Ask Us About Pests By Jim Bethke

Q What's the latest on thrips control?

A Honestly, not much. Conserve (spinosad) is still the best product out there against thrips, and it is typically effective at very low rates. However, there are clear indications of resistance appearing in both agriculture and ornamental production, and I still hear of growers using it at higher than recommended rates when things get tough. That's not a good idea. Most of us working on thrips resistance issues think it is important to hold Conserve for the more important occasions, and you and your pest management advisers will have to decide when that may be. In some of our research here, we have observed that the new product from Valent, Overture (pyridalyl), has had some effect on Conserve-resistant thrips, so it makes sense to add this new product to your rotations. Our suggestion is to rotate your products carefully, using the softer more suppressive products during the early or off-season and use the more effective products like Conserve for the height of the season when you know you are going to need help controlling thrips. With the addition of Overture, there are now numerous classes of chemicals (see chemical class charts by Syngenta or OHP) to choose from that are labeled for thrips and added to rotations including older chemicals like organophosphates and pyrethroids, Avid, IGRs, and newer products like some of the neonicotinoids that are showing promise.
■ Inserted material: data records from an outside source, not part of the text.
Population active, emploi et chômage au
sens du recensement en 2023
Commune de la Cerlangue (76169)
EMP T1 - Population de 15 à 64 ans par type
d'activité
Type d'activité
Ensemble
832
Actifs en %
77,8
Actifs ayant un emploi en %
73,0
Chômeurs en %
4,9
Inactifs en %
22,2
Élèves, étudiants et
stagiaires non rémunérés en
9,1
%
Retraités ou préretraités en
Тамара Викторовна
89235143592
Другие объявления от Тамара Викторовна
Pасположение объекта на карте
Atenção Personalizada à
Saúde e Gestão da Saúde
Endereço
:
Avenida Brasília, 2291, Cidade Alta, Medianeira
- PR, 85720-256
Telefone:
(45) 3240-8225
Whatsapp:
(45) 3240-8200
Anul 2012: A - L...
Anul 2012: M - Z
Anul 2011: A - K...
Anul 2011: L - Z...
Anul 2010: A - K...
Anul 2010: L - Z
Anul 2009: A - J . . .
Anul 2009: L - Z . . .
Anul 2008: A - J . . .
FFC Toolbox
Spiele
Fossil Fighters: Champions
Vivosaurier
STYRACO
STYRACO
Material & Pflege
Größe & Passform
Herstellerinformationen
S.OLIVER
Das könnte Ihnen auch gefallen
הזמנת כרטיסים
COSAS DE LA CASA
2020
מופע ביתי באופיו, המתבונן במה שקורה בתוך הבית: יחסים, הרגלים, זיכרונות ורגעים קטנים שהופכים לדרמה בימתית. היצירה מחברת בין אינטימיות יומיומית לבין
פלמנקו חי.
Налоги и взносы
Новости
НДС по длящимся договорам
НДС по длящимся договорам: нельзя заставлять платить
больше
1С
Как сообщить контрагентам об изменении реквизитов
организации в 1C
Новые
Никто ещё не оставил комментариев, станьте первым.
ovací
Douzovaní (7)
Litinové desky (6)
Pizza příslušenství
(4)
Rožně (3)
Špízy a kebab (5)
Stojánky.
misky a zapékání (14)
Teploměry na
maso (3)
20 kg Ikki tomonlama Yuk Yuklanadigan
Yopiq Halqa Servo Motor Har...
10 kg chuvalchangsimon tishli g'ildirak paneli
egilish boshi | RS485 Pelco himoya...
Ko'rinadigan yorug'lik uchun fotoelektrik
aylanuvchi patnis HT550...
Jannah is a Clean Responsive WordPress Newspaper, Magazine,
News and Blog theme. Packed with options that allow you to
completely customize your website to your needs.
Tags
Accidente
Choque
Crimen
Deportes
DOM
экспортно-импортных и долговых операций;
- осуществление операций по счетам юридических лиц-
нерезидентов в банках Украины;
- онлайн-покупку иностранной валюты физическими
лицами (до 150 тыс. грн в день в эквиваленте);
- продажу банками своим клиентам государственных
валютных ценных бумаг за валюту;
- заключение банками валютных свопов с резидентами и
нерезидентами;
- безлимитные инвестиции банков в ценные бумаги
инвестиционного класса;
Q Spraying scales weekly still doesn't eliminate them. Suggestions?

A I was visiting a grower recently that showed me a scale insect problem on a euphorbia. They were relatively large white scale insects on dark-green foliage, so they were very noticeable, and I know that it's pretty tough to sell plants that look like that. He was treating them quite often and assumed that they were spreading, and from all outward appearances, they were. He plucked a few off of the plant to show me that they were still yellow underneath the hard scale cover, which he assumed were alive. Good point. Unfortunately, that's still an assumption because there were many that were not yellow but black underneath and certainly killed. I took a large sample back and put it under the microscope, and every scale that I turned over was dead regardless of color or size. Without magnification, however, he assumed that he needed to keep spraying or do more. It is critical, when the goal is to reduce pesticide use and use pesticides judiciously, to be sure that the pesticide is necessary.

Scale insects, especially hard scales, are one of those types of pests that will not just disappear when they are killed. The dead bodies or scale coverings will remain on the stems and foliage unless you wash them off, and sometimes just washing with water will not be enough to remove them.

I recommended to one of my woody ornamental growers to go out and purchase an inexpensive dissecting microscope so that they could make good treatment decisions. The grower thought that he had a mealybug problem, but when I took the samples back to the lab and looked under the scope, I found more than two species of mites, two species of whitefly and mealybugs among other things. I took one of our stereoscopes to his facility to show them what they were missing, and they promptly purchased a dissecting scope. It is well worth the investment for those that want to make good treatment decisions.

Jim Bethke

Jim Bethke is floriculture and nursery farm adviser with the University of California Cooperative Extension in San Diego County.